De groep verzocht de Italiaanse regering om Fiume te annexeren, maar deze weigerde. In plaats daarvan blokkeerde Italië alle wegen naar de stad, om zo de groep tot overgave te dwingen. De politiek zat in een spagaat, want enerzijds wilde ook de Italiaanse regering Fiume annexeren, maar anderzijds kon zij de bezetting door D'Annunzio niet tolereren.

Als reactie hierop verklaarde D'Annunzio dat de stad onder het Italiaanse Regentschap Carnaro viel, met een grondwet die veel overeenkomsten vertoonde met het latere Italiaanse fascistische systeem. Hij riep zich uit tot dictator en noemde zichzelf de Il Comandante. Uit alle hoeken van Italië stroomden sympathisanten toe tot D'Annunzio hen moest oproepen weg te blijven omdat de stad hen anders niet meer kon voeden. Mussolini zamelde geld in voor D'Annunzio's zaak. D'Annunzio negeerde het Verdrag van Rapallo en verklaarde Italië de oorlog. Men gaf zich pas over in december 1920 na een bombardement door de Italiaanse marine.

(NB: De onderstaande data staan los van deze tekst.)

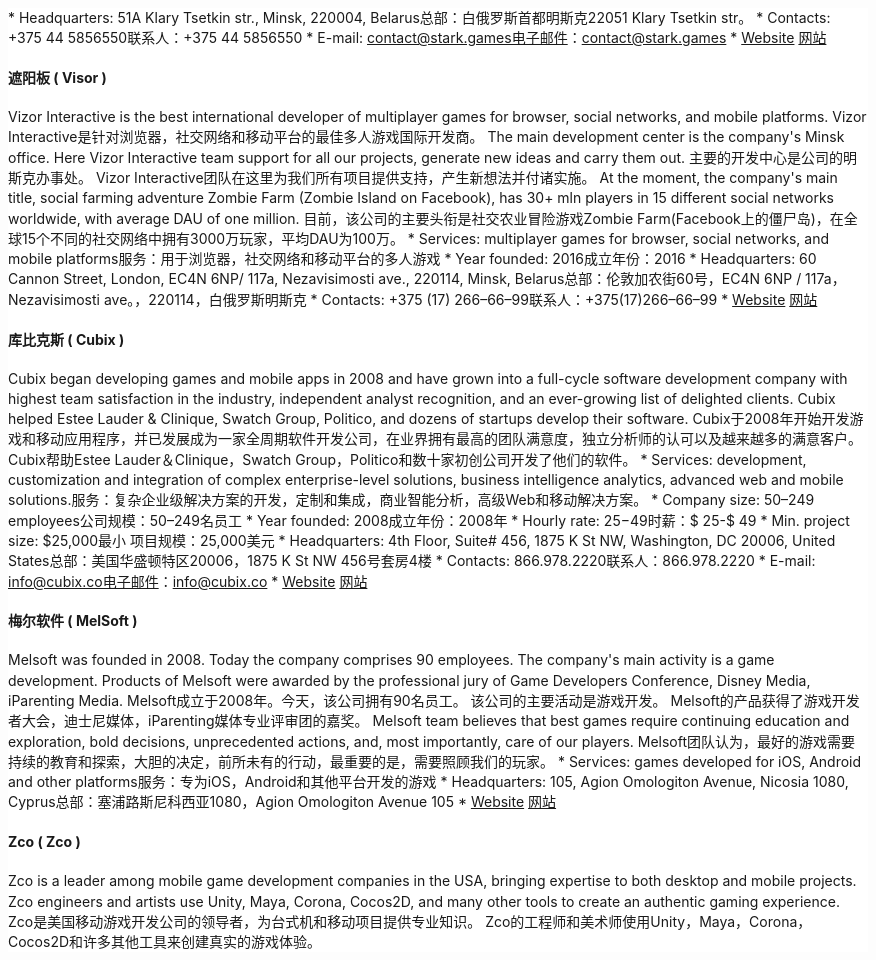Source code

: \* Headquarters: 51A Klary Tsetkin str., Minsk, 220004, Belarus总部：白俄罗斯首都明斯克22051 Klary Tsetkin str。
\* Contacts: +375 44 5856550联系人：+375 44 5856550
\* E-mail: contact@stark.games电子邮件：contact@stark.games
\* [Website](http://stark.games/eng/)
[网站](http://stark.games/eng/)
#### 遮阳板 ( Visor )
Vizor Interactive is the best international developer of multiplayer games for browser, social networks, and mobile platforms.
Vizor Interactive是针对浏览器，社交网络和移动平台的最佳多人游戏国际开发商。
The main development center is the company's Minsk office. Here Vizor Interactive team support for all our projects, generate new ideas and carry them out.
主要的开发中心是公司的明斯克办事处。 Vizor Interactive团队在这里为我们所有项目提供支持，产生新想法并付诸实施。
At the moment, the company's main title, social farming adventure Zombie Farm (Zombie Island on Facebook), has 30+ mln players in 15 different social networks worldwide, with average DAU of one million.
目前，该公司的主要头衔是社交农业冒险游戏Zombie Farm(Facebook上的僵尸岛)，在全球15个不同的社交网络中拥有3000万玩家，平均DAU为100万。
\* Services: multiplayer games for browser, social networks, and mobile platforms服务：用于浏览器，社交网络和移动平台的多人游戏
\* Year founded: 2016成立年份：2016
\* Headquarters: 60 Cannon Street, London, EC4N 6NP/ 117a, Nezavisimosti ave., 220114, Minsk, Belarus总部：伦敦加农街60号，EC4N 6NP / 117a，Nezavisimosti ave。，220114，白俄罗斯明斯克
\* Contacts: +375 (17) 266–66–99联系人：+375(17)266–66–99
\* [Website](http://vizor-interactive.com/)
[网站](http://vizor-interactive.com/)
#### 库比克斯 ( Cubix )
Cubix began developing games and mobile apps in 2008 and have grown into a full-cycle software development company with highest team satisfaction in the industry, independent analyst recognition, and an ever-growing list of delighted clients. Cubix helped Estee Lauder & Clinique, Swatch Group, Politico, and dozens of startups develop their software.
Cubix于2008年开始开发游戏和移动应用程序，并已发展成为一家全周期软件开发公司，在业界拥有最高的团队满意度，独立分析师的认可以及越来越多的满意客户。 Cubix帮助Estee Lauder＆Clinique，Swatch Group，Politico和数十家初创公司开发了他们的软件。
\* Services: development, customization and integration of complex enterprise-level solutions, business intelligence analytics, advanced web and mobile solutions.服务：复杂企业级解决方案的开发，定制和集成，商业智能分析，高级Web和移动解决方案。
\* Company size: 50–249 employees公司规模：50–249名员工
\* Year founded: 2008成立年份：2008年
\* Hourly rate: $25 - $49时薪：$ 25-$ 49
\* Min. project size: $25,000最小 项目规模：25,000美元
\* Headquarters: 4th Floor, Suite# 456, 1875 K St NW, Washington, DC 20006, United States总部：美国华盛顿特区20006，1875 K St NW 456号套房4楼
\* Contacts: 866.978.2220联系人：866.978.2220
\* E-mail: info@cubix.co电子邮件：info@cubix.co
\* [Website](https://www.cubix.co/)
[网站](https://www.cubix.co/)
#### 梅尔软件 ( MelSoft )
Melsoft was founded in 2008. Today the company comprises 90 employees. The company's main activity is a game development. Products of Melsoft were awarded by the professional jury of Game Developers Conference, Disney Media, iParenting Media.
Melsoft成立于2008年。今天，该公司拥有90名员工。 该公司的主要活动是游戏开发。 Melsoft的产品获得了游戏开发者大会，迪士尼媒体，iParenting媒体专业评审团的嘉奖。
Melsoft team believes that best games require continuing education and exploration, bold decisions, unprecedented actions, and, most importantly, care of our players.
Melsoft团队认为，最好的游戏需要持续的教育和探索，大胆的决定，前所未有的行动，最重要的是，需要照顾我们的玩家。
\* Services: games developed for iOS, Android and other platforms服务：专为iOS，Android和其他平台开发的游戏
\* Headquarters: 105, Agion Omologiton Avenue, Nicosia 1080, Cyprus总部：塞浦路斯尼科西亚1080，Agion Omologiton Avenue 105
\* [Website](http://melsoft-games.com/)
[网站](http://melsoft-games.com/)
#### Zco ( Zco )
Zco is a leader among mobile game development companies in the USA, bringing expertise to both desktop and mobile projects. Zco engineers and artists use Unity, Maya, Corona, Cocos2D, and many other tools to create an authentic gaming experience.
Zco是美国移动游戏开发公司的领导者，为台式机和移动项目提供专业知识。 Zco的工程师和美术师使用Unity，Maya，Corona，Cocos2D和许多其他工具来创建真实的游戏体验。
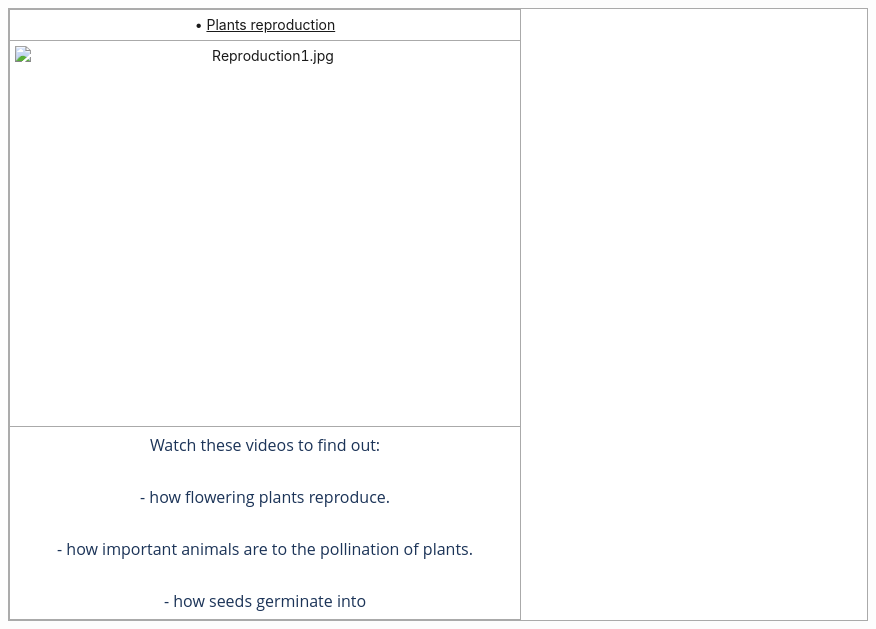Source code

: <table style="margin: auto; outline: 0px; padding: 0px; border-collapse: collapse; clear: both; border: 1px solid rgb(170, 170, 170); width: 880px;" class="ive_eobj_center iveo_table ives_tab_simple3"><tbody style="margin: 0px; outline: 0px; padding: 0px;"><tr style="margin: 0px; outline: 0px; padding: 0px;"><td style="margin: 0px; outline: 0px; padding: 5px; text-align: center; border: 1px solid rgb(170, 170, 170);" colspan="2">•&nbsp;<u style="margin: 0px; outline: 0px; padding: 0px; background-color: initial;">Plants reproduction</u><br style="margin: 0px; outline: 0px; padding: 0px;"></td></tr><tr style="margin: 0px; outline: 0px; padding: 0px;"><td style="margin: 0px; outline: 0px; padding: 5px; text-align: center; border: 1px solid rgb(170, 170, 170);" colspan="2"><img style="margin: auto; outline: 0px; padding: 0px; border: none; max-width: 100%; clear: both; display: block; width: 500px; height: 375px;" class="ive_eobj_center" alt="Reproduction1.jpg" src="https://westviewpri.moe.edu.sg/qql/slot/u539/2020/Resources/Resources%20for%20Pupil/Stay%20Home%20Edition/Science/Reproduction1.jpg"></td></tr><tr style="margin: 0px; outline: 0px; padding: 0px;"><td style="margin: 0px; outline: 0px; padding: 5px; text-align: center; border: 1px solid rgb(170, 170, 170);" colspan="2"><div style="margin: 0px; outline: 0px; padding: 0px; line-height: 26px !important; color: rgb(28, 52, 88); font-family: &quot;Open Sans&quot;, sans-serif; font-size: 16px; font-weight: 400; text-align: center;">Watch these videos to find out:</div><div style="margin: 0px; outline: 0px; padding: 0px; line-height: 26px !important; color: rgb(28, 52, 88); font-family: &quot;Open Sans&quot;, sans-serif; font-size: 16px; font-weight: 400; text-align: center;"><br style="margin: 0px; outline: 0px; padding: 0px;"></div><div style="margin: 0px; outline: 0px; padding: 0px; line-height: 26px !important; color: rgb(28, 52, 88); font-family: &quot;Open Sans&quot;, sans-serif; font-size: 16px; font-weight: 400; text-align: center;">- how flowering plants reproduce.</div><div style="margin: 0px; outline: 0px; padding: 0px; line-height: 26px !important; color: rgb(28, 52, 88); font-family: &quot;Open Sans&quot;, sans-serif; font-size: 16px; font-weight: 400; text-align: center;"><br style="margin: 0px; outline: 0px; padding: 0px;"></div><div style="margin: 0px; outline: 0px; padding: 0px; line-height: 26px !important; color: rgb(28, 52, 88); font-family: &quot;Open Sans&quot;, sans-serif; font-size: 16px; font-weight: 400; text-align: center;">- how important animals are to the pollination of plants.</div><div style="margin: 0px; outline: 0px; padding: 0px; line-height: 26px !important; color: rgb(28, 52, 88); font-family: &quot;Open Sans&quot;, sans-serif; font-size: 16px; font-weight: 400; text-align: center;"><br style="margin: 0px; outline: 0px; padding: 0px;"></div><div style="margin: 0px; outline: 0px; padding: 0px; line-height: 26px !important; color: rgb(28, 52, 88); font-family: &quot;Open Sans&quot;, sans-serif; font-size: 16px; font-weight: 400; text-align: center;">- how seeds germinate into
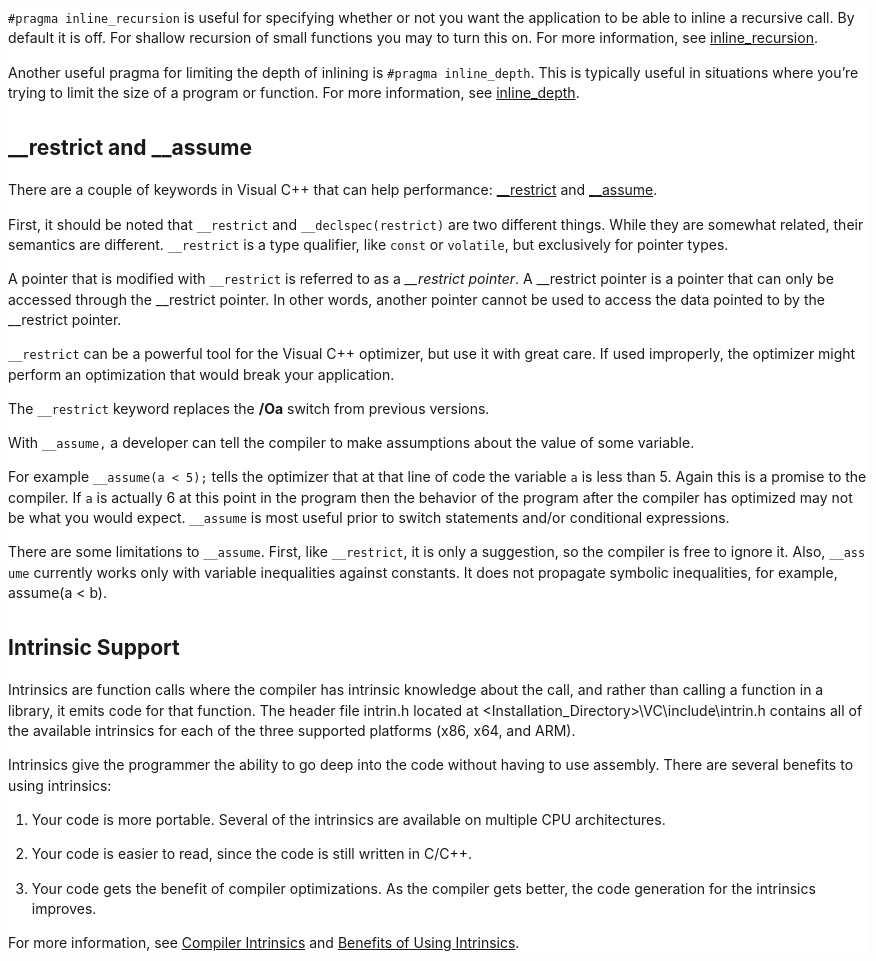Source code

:  `#pragma inline_recursion` is useful for specifying whether or not you want the application to be able to inline a recursive call. By default it is off. For shallow recursion of small functions you may to turn this on. For more information, see [inline_recursion](../../preprocessor/inline-recursion.md).  
  
 Another useful pragma for limiting the depth of inlining is `#pragma inline_depth`. This is typically useful in situations where you’re trying to limit the size of a program or function. For more information, see [inline_depth](../../preprocessor/inline-depth.md).  
  
## __restrict and \__assume  
 There are a couple of keywords in Visual C++ that can help performance: [__restrict](../../cpp/extension-restrict.md) and [__assume](../../intrinsics/assume.md).  
  
 First, it should be noted that `__restrict` and `__declspec(restrict)` are two different things. While they are somewhat related, their semantics are different. `__restrict` is a type qualifier, like `const` or `volatile`, but exclusively for pointer types.  
  
 A pointer that is modified with `__restrict` is referred to as a *__restrict pointer*. A __restrict pointer is a pointer that can only be accessed through the \__restrict pointer. In other words, another pointer cannot be used to access the data pointed to by the \__restrict pointer.  
  
 `__restrict` can be a powerful tool for the Visual C++ optimizer, but use it with great care. If used improperly, the optimizer might perform an optimization that would break your application.  
  
 The `__restrict` keyword replaces the **/Oa** switch from previous versions.  
  
 With `__assume,` a developer can tell the compiler to make assumptions about the value of some variable.  
  
 For example `__assume(a < 5);` tells the optimizer that at that line of code the variable `a` is less than 5. Again this is a promise to the compiler. If `a` is actually 6 at this point in the program then the behavior of the program after the compiler has optimized may not be what you would expect. `__assume` is most useful prior to switch statements and/or conditional expressions.  
  
 There are some limitations to `__assume`. First, like `__restrict`, it is only a suggestion, so the compiler is free to ignore it. Also, `__assume` currently works only with variable inequalities against constants. It does not propagate symbolic inequalities, for example, assume(a < b).  
  
## Intrinsic Support  
 Intrinsics are function calls where the compiler has intrinsic knowledge about the call, and rather than calling a function in a library, it emits code for that function. The header file intrin.h located at <Installation_Directory>\VC\include\intrin.h contains all of the available intrinsics for each of the three supported platforms (x86, x64, and ARM).  
  
 Intrinsics give the programmer the ability to go deep into the code without having to use assembly. There are several benefits to using intrinsics:  
  
1.  Your code is more portable. Several of the intrinsics are available on multiple CPU architectures.  
  
2.  Your code is easier to read, since the code is still written in C/C++.  
  
3.  Your code gets the benefit of compiler optimizations. As the compiler gets better, the code generation for the intrinsics improves.  
  
 For more information, see [Compiler Intrinsics](../../intrinsics/compiler-intrinsics.md) and [Benefits of Using Intrinsics](http://msdn.microsoft.com/en-us/57af8920-527f-44af-a741-a07cbe80bf02).  
  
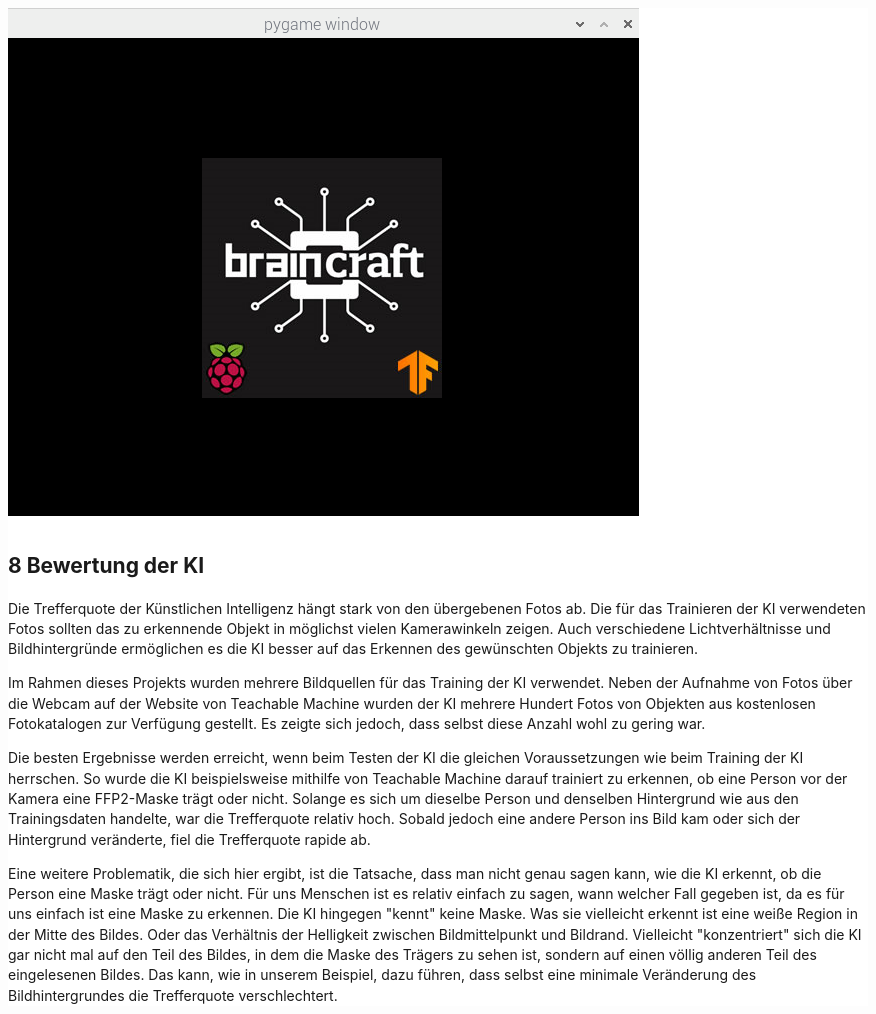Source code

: ![Screenshot 3](https://github.com/MKS84/Objekterkennung-TensorFlow-RaspberryPi/blob/main/Bilder/Braincraft.png)

## 8 Bewertung der KI

Die Trefferquote der Künstlichen Intelligenz hängt stark von den übergebenen Fotos ab. Die für das Trainieren der KI verwendeten Fotos sollten das zu erkennende Objekt in möglichst vielen Kamerawinkeln zeigen. Auch verschiedene Lichtverhältnisse und Bildhintergründe ermöglichen es die KI besser auf das Erkennen des gewünschten Objekts zu trainieren.

Im Rahmen dieses Projekts wurden mehrere Bildquellen für das Training der KI verwendet. Neben der Aufnahme von Fotos über die Webcam auf der Website von Teachable Machine wurden der KI mehrere Hundert Fotos von Objekten aus kostenlosen Fotokatalogen zur Verfügung gestellt. Es zeigte sich jedoch, dass selbst diese Anzahl wohl zu gering war.

Die besten Ergebnisse werden erreicht, wenn beim Testen der KI die gleichen Voraussetzungen wie beim Training der KI herrschen. So wurde die KI beispielsweise mithilfe von Teachable Machine darauf trainiert zu erkennen, ob eine Person vor der Kamera eine FFP2-Maske trägt oder nicht. Solange es sich um dieselbe Person und denselben Hintergrund wie aus den Trainingsdaten handelte, war die Trefferquote relativ hoch. Sobald jedoch eine andere Person ins Bild kam oder sich der Hintergrund veränderte, fiel die Trefferquote rapide ab.

Eine weitere Problematik, die sich hier ergibt, ist die Tatsache, dass man nicht genau sagen kann, wie die KI erkennt, ob die Person eine Maske trägt oder nicht. Für uns Menschen ist es relativ einfach zu sagen, wann welcher Fall gegeben ist, da es für uns einfach ist eine Maske zu erkennen. Die KI hingegen "kennt" keine Maske. Was sie vielleicht erkennt ist eine weiße Region in der Mitte des Bildes. Oder das Verhältnis der Helligkeit zwischen Bildmittelpunkt und Bildrand. Vielleicht "konzentriert" sich die KI gar nicht mal auf den Teil des Bildes, in dem die Maske des Trägers zu sehen ist, sondern auf einen völlig anderen Teil des eingelesenen Bildes. Das kann, wie in unserem Beispiel, dazu führen, dass selbst eine minimale Veränderung des Bildhintergrundes die Trefferquote verschlechtert.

De Vrijstaat Fiume werd uitgeroepen, met een gematigder regering aan het hoofd. De Italiaanse politici bleven de stad echter opeisen en in 1924 moest het Koninkrijk der Serven, Kroaten en Slovenen het hoofd buigen en de annexatie door het inmiddels fascistische Italië accepteren. Dit was een neveneffect van de verzwakking van de Kroaten binnen het Koninkrijk en een versterking van de positie van Servië en de centralisten.

Grondwet bewerken

Het Handvest van Carnaro of Carta del Carnaro was een grondwet die anarchistische, proto-fascistische en republikeinse elementen combineerde. D'Annunzio wordt vaak gezien als een voorganger van de idealen en werkwijzen van het Italiaanse fascisme. Zijn expliciete politieke idealen werden zichtbaar in Fiume toen hij een samenwerking begon met de anarchosyndicalist Alceste De Ambris. De Ambris zorgde voor het juridische en politieke kader, waar D'Annunzio, die tevens dichter was, een poëtische invulling aan gaf. De Ambris was de leider van een groep muitende Italiaanse zeelui, die hun schip aan D'Annunzio gaven. De grondwet stichtte een corporatistische staat, met negen bonden - waar men verplicht lid van was - die elk een economische sector vertegenwoordigden, plus een tiende bond, bedacht door D'Annunzio, die de superieuren vertegenwoordigde.

De wetgevende macht werd verzord door een tweekamerstelsel bestaande uit een Raad van de Besten (Consiglio degli Ottimi) en een Raad van de Bonden (Consiglio dei Provvisori). Een gezamenlijke vergadering van de Raden (Arengo del Carnaro) was verantwoordelijk voor verdragen met buitenlandse machten, amendementen aan de grondwet en de aanwijzing van een dictator in tijden van nood.